* [DIRECTIVE]:
Copy the entries from the beginning through the line containing "Reading left to right, read", substituting "graph" for every "chart" and changing nothing else.

* [GIVEN ENTRIES]:
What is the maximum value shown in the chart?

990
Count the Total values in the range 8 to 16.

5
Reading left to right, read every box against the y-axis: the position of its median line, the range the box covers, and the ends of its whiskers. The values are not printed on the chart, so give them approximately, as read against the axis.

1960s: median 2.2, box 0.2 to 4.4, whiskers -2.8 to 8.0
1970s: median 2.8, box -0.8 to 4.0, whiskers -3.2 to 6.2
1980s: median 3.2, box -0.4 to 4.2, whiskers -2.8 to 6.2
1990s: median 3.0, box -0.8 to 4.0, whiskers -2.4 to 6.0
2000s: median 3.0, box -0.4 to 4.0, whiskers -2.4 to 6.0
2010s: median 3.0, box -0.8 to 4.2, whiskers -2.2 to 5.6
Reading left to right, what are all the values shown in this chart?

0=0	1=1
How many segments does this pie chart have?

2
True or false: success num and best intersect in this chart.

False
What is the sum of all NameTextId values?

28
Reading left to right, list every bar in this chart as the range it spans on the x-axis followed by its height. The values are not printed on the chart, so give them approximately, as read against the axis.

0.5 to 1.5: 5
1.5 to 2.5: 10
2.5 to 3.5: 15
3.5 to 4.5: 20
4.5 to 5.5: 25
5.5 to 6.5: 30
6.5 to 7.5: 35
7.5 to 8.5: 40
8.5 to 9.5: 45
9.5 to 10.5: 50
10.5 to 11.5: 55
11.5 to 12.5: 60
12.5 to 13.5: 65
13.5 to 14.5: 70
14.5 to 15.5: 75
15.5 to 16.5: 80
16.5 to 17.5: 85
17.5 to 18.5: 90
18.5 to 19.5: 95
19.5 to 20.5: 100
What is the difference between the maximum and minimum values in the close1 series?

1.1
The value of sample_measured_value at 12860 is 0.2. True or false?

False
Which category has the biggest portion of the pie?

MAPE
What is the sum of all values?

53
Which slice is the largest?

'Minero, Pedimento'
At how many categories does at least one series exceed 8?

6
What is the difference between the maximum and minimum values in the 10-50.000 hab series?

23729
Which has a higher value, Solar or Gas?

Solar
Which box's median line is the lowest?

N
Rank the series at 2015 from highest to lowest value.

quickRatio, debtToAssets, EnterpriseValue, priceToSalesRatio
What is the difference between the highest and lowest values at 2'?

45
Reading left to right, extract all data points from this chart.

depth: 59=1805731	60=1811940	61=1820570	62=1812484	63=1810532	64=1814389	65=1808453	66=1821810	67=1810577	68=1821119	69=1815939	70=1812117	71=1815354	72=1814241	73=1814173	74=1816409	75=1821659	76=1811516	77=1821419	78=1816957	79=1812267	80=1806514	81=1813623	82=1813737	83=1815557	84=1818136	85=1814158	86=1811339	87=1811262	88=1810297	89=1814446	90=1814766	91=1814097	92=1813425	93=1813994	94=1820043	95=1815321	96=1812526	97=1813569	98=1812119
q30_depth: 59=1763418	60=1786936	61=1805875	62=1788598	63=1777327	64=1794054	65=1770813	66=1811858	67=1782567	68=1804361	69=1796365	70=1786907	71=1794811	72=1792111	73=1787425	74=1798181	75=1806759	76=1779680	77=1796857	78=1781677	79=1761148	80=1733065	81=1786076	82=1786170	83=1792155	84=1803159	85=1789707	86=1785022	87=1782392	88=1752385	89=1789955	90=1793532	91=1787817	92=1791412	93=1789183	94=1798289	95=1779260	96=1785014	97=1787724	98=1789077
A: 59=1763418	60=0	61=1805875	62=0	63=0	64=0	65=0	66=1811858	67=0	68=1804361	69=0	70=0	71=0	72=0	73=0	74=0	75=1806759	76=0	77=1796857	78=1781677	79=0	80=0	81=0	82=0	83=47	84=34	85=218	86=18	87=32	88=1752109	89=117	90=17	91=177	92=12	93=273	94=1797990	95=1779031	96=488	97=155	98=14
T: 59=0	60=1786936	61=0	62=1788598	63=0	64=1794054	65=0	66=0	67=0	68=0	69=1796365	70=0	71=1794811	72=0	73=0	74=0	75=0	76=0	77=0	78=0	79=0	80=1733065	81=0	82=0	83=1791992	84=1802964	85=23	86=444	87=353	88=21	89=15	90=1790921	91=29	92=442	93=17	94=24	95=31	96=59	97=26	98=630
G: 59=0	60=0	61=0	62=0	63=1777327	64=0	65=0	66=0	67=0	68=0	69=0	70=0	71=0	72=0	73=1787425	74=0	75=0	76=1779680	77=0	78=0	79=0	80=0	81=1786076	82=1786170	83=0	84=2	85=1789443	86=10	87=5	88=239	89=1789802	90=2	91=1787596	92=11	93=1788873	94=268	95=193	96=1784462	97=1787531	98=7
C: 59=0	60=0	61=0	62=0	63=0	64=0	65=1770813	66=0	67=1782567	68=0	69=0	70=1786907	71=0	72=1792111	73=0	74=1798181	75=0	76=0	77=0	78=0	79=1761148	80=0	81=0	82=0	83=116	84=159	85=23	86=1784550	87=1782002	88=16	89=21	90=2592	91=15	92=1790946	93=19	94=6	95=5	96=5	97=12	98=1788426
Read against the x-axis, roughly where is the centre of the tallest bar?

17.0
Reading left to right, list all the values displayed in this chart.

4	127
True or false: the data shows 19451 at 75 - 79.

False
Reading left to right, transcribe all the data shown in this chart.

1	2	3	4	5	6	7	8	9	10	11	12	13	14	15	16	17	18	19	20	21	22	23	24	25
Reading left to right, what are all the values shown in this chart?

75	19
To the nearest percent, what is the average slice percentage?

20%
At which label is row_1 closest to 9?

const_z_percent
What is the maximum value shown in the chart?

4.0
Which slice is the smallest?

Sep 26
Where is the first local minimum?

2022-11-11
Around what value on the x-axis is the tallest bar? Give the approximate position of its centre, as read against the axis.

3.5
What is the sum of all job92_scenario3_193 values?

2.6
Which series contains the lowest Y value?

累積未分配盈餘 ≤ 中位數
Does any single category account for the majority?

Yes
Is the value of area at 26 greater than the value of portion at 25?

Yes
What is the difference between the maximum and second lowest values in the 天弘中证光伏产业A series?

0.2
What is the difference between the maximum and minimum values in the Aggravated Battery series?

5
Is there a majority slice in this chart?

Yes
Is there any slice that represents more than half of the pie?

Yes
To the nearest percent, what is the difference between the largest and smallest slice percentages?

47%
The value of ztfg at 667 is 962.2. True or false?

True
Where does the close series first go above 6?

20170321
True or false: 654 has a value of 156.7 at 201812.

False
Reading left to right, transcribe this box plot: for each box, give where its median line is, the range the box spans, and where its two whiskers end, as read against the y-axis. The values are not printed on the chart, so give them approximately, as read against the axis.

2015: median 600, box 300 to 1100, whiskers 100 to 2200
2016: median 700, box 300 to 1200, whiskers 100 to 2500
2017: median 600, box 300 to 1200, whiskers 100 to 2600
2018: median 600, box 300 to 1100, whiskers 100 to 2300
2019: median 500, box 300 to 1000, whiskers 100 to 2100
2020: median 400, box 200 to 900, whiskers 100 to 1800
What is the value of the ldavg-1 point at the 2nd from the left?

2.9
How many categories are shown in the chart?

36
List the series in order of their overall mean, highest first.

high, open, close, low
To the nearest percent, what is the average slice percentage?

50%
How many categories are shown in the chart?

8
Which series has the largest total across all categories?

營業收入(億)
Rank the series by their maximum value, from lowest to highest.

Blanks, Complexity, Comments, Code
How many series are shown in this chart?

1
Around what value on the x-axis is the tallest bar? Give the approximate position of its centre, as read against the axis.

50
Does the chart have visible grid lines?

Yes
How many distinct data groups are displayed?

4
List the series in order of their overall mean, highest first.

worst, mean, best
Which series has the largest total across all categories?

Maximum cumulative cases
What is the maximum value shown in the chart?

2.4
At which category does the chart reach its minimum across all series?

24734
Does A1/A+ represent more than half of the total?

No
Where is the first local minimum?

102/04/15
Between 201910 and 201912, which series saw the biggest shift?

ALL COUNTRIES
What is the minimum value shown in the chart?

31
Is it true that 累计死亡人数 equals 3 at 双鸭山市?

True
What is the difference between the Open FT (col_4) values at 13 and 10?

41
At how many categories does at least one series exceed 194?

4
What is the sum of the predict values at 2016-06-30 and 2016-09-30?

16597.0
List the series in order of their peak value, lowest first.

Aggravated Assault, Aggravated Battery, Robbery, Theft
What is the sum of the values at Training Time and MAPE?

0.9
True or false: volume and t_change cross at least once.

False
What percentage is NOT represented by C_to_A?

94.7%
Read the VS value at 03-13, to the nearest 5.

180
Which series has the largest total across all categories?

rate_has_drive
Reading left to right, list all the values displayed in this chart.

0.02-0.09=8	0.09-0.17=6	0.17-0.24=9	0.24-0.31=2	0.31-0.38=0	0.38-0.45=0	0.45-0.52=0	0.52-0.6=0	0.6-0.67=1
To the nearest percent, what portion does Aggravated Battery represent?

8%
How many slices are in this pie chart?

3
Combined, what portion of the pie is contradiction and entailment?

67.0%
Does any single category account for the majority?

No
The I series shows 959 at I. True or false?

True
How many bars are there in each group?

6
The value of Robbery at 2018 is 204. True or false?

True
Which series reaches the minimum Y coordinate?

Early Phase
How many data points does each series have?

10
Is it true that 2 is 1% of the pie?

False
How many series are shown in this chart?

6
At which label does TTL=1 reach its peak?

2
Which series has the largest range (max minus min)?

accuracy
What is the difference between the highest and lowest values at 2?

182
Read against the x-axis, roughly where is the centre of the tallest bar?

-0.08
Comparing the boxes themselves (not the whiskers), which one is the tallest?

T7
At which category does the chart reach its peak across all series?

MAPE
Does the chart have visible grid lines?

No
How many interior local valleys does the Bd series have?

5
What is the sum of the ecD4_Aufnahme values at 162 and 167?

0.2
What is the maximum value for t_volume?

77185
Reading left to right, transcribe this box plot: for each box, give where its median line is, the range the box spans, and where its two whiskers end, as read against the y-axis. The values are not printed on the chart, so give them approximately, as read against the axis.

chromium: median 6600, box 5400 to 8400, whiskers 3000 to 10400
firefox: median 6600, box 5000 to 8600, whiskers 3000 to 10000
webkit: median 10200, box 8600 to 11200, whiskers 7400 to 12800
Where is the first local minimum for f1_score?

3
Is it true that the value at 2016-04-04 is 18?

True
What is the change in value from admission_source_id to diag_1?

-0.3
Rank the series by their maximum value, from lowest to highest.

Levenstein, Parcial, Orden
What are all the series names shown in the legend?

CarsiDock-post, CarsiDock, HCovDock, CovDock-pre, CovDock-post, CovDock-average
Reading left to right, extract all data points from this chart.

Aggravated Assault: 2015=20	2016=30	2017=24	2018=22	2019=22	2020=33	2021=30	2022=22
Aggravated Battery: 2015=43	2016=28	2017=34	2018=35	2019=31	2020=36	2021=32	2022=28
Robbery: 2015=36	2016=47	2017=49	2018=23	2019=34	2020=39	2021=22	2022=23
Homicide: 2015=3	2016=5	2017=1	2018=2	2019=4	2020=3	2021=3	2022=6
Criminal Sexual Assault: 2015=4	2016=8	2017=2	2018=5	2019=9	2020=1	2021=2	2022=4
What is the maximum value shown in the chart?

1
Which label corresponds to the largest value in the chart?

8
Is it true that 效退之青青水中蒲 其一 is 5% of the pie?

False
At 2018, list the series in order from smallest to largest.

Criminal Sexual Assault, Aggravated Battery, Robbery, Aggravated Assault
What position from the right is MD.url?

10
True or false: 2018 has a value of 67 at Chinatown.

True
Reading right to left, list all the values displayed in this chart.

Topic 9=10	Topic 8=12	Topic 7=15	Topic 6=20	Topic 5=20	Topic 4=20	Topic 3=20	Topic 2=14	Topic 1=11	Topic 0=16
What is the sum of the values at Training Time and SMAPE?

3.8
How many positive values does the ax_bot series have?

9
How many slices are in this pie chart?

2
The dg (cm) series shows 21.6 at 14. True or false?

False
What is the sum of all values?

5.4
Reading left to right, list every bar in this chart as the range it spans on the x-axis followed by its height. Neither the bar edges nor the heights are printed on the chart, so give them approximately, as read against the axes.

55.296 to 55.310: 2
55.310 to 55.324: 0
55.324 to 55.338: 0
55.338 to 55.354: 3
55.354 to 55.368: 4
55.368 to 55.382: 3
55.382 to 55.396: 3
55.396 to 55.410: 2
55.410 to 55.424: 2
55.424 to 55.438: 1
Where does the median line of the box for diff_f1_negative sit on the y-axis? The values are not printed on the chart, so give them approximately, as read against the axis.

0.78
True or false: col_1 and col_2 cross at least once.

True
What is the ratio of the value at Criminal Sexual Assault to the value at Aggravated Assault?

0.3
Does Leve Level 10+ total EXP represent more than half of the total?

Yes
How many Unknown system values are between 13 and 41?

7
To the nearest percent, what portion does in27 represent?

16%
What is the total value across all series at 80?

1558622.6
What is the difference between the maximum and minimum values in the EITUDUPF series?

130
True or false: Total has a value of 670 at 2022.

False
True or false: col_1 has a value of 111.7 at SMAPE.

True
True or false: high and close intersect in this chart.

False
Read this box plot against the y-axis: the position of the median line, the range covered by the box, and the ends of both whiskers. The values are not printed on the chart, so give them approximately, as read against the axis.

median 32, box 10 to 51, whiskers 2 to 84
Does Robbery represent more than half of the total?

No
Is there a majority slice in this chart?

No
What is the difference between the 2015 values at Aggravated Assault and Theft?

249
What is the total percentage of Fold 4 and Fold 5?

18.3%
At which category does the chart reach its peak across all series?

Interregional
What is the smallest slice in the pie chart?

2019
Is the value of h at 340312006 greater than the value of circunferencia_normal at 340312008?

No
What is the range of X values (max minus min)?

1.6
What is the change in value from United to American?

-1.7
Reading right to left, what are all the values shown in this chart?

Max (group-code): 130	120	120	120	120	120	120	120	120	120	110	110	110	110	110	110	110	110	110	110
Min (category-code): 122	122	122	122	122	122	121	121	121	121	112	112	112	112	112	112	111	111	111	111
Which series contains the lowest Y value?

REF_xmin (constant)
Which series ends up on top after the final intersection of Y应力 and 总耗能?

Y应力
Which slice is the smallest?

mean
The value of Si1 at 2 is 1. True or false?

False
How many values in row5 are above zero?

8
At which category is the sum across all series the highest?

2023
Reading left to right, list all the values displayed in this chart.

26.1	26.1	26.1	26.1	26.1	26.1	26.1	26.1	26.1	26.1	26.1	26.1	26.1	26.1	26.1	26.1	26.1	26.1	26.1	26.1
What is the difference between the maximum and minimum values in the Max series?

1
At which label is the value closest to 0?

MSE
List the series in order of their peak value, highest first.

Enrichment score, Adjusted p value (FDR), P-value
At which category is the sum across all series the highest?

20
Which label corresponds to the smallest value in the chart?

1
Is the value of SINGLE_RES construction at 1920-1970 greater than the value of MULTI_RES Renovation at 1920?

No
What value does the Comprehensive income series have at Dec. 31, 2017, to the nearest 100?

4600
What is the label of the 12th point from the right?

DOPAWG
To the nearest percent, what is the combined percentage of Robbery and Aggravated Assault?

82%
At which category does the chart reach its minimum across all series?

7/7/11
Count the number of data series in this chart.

* [RESULT]:
What is the maximum value shown in the graph?

990
Count the Total values in the range 8 to 16.

5
Reading left to right, read every box against the y-axis: the position of its median line, the range the box covers, and the ends of its whiskers. The values are not printed on the graph, so give them approximately, as read against the axis.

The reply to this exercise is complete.